Thursday, October 31, 2019

Alcohol causes most overall harm of any drug, says study

David Reichmann learnt first-hand how much harm alcohol addiction can cause.
The Age  June 22, 2019
In the grips of his alcohol addiction, David Reichmann was told by his doctor that he would be dead within a year.
"I'd suffered two minor strokes, but it didn't stop me from going to hotels every night and drinking until stumps. Then I’d take a bottle of bourbon home with me," the 53-year-old Victorian father of two said.
He would keep a bottle of whiskey next to his bed, but if he couldn't afford spirits that week, he'd mix methylated spirits with soft drink.
“I couldn't keep down a morning coffee," he said. "I’d have to have alcohol to settle me for the day."
Alcohol causes the most overall harm to the Australian community, surpassing crystal methamphetamine (ice) and heroin, a new national study suggests.

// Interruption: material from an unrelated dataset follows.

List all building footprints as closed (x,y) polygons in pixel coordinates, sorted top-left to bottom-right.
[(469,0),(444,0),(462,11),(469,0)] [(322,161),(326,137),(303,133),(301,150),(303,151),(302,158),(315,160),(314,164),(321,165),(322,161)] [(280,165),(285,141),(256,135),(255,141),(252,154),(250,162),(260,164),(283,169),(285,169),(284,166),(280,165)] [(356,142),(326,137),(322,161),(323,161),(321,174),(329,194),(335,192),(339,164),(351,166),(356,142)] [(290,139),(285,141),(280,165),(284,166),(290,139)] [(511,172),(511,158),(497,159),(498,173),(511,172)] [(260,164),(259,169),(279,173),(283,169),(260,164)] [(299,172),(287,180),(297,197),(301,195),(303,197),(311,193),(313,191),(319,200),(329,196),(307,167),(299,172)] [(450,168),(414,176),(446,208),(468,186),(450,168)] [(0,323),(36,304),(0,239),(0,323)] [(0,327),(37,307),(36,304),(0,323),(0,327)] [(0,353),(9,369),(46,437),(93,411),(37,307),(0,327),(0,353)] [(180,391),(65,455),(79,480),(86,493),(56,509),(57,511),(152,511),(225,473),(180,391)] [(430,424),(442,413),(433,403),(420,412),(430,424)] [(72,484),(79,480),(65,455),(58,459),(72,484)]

The Australia-first study, funded by St Vincent’s Hospital in Melbourne, examined 22 drugs and measured the risk to an individual and the damage to society as a whole.
As part of the study, 25 drug-harm experts – including frontline emergency service workers, police, addiction specialists, doctors and those working in the welfare and homeless sectors – ranked the drugs on a score of zero to 100, based on the damage they caused to users, including illness, injury and death.
They also examined the effects drugs have on users' families and the wider community, such as through  violence, crime, unemployment, economic costs and relationship breakdowns.
Alcohol was ranked by far the most damaging drug to the Australian community, scoring 77 out of 100, followed by crystal meth (66), heroin (58) and fentanyls (51).
As well as consuming about 23 standards drinks a day, Mr Reichmann would smoke cannabis and regularly use crystal meth and heroin. But alcohol was always the easiest drug to get.